Both of these assume the kernel ' .config' file is in /usr/src/linux.

In the menu you are presented, you will need to find tuplip and set it to *.  It's in device drivers-->network support -->ENET 10/100-->Tuplip

The other way is to edit /usr/src/linux/.config  (or whatever you have) and change them as I said earlier.

Read this excellent howto before you proceed http://www.gentoo.org/doc/en/kernel-upgrade.xml

Remember to back up you /boot folder prior to doing this.

----------

## d2_racing

If you need help with the compilation of the kernel, just post here  :Smile: 

----------

## 181992

Ok, once I run menuconfig in genkernel and get the menu screen, how do I select the correct area to enable the TUPLIP thing? I assume that it would be under Networking somewhere??

Thanks

----------

## jcat

 *mjf55 wrote:*   

> josh, based on your lspci, you have a linksys NC100 card, not a Realtek.  Where did you get the Realtex information from?
> 
> 

 

That's a 10/100 NIC which indicates that it's the Ethernet NIC not the WiFi NIC.

Cheers,

jcat

----------

## mjf55

josh, to quote myself...

 *mjf55 wrote:*   

> 
> 
> In the menu you are presented, you will need to find tuplip and set it to *.  It's in device drivers-->network support -->ENET 10/100-->Tuplip

 

Follow these menu items.  start menuconfig as I mentioned before.

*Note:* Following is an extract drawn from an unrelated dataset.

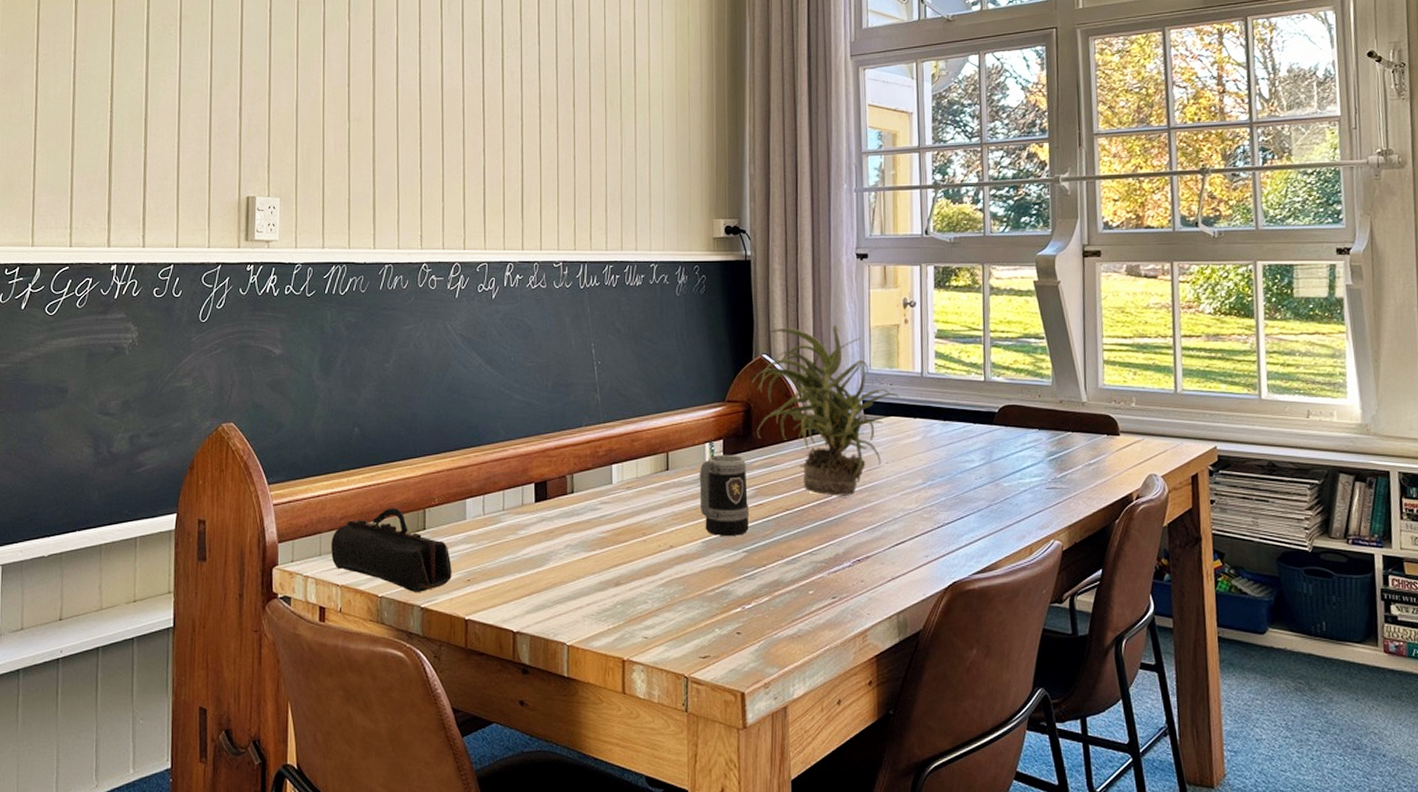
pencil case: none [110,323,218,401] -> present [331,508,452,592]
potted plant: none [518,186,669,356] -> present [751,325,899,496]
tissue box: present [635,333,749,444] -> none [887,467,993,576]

On the main page, look for device drivers.  bring the cursor down to hit and press enter.

Now you are on the device drivers page.  Bring the cursor down to network support and press enter.

Now you are on the network support page.  Bring the cursor down to ENET 10/100 and press enter.

Now you are on the ENET 10/100 page.  Bring the cursor to Tulip and press enter.

Now you are on the Tulip page.  Bring the cursor to Tulip family (probably the only thing on the page.  press SPACE BAR to select.  You should see an <*> in Tulip family and a bunch of cards with <M>.

Now you are all set.  exit a page at a time, select save when asked, and the start compiling the kernel

That should do it.  Any problems, just ask..........

----------

## 181992

ok, I did everything you said, and I am compiling the Kernel now.

However, when I got to the Tuplip settings it was already selected; therefore, I do not know if this will actually make any difference.

I will let you know though.

Thanks!

Josh

----------